## [MATERIAL PROVIDED]
.....
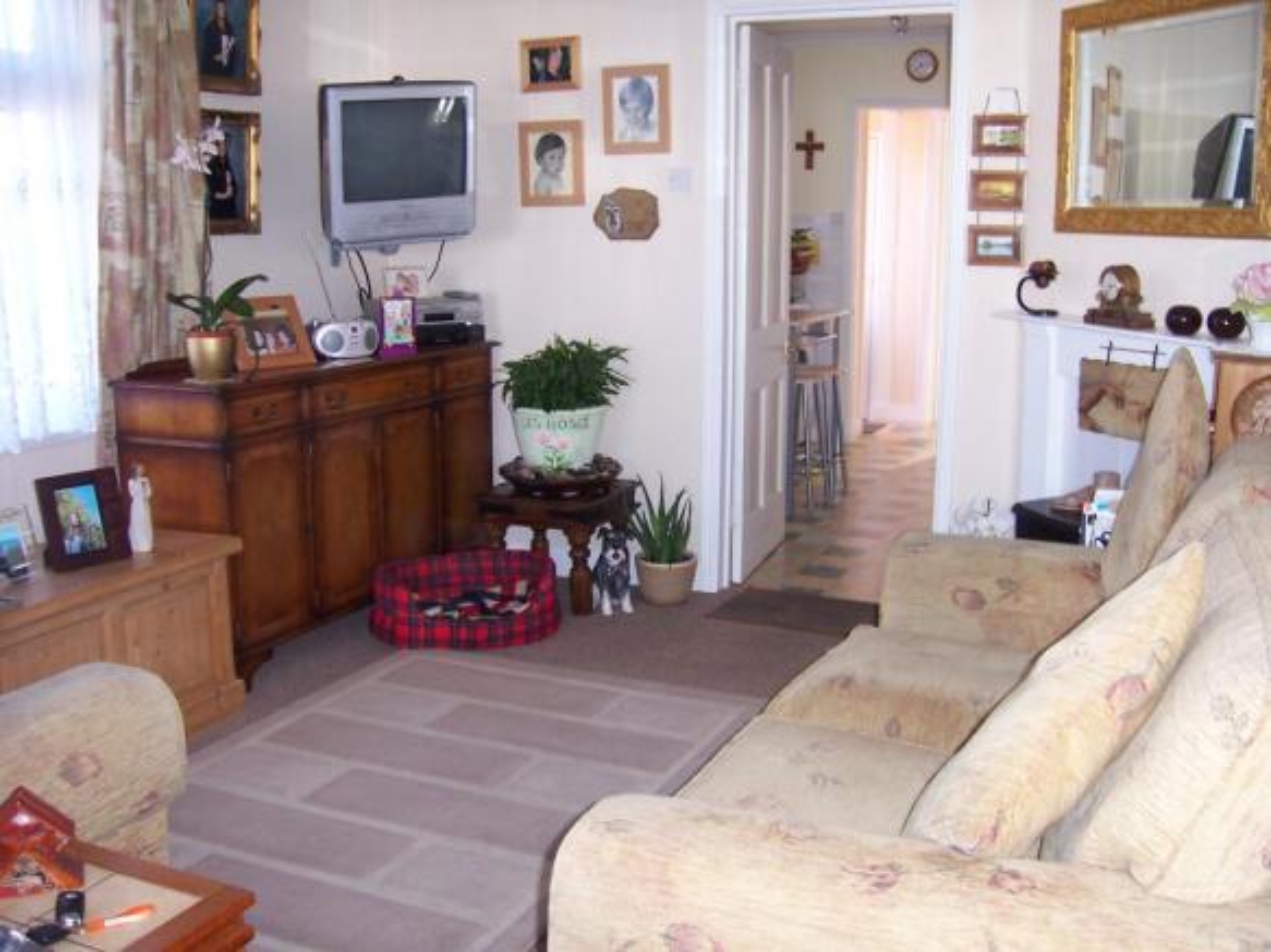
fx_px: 1322
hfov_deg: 51.4
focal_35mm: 36
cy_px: 476
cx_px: 636
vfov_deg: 39.6
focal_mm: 6
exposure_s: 1/60
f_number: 3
.....
## [WHAT YOU SHOULD DO]
All of the records need repeating exactly, except for the pictures.

## [ANSWER SECTION]
fx_px: 1322
hfov_deg: 51.4
focal_35mm: 36
cy_px: 476
cx_px: 636
vfov_deg: 39.6
focal_mm: 6
exposure_s: 1/60
f_number: 3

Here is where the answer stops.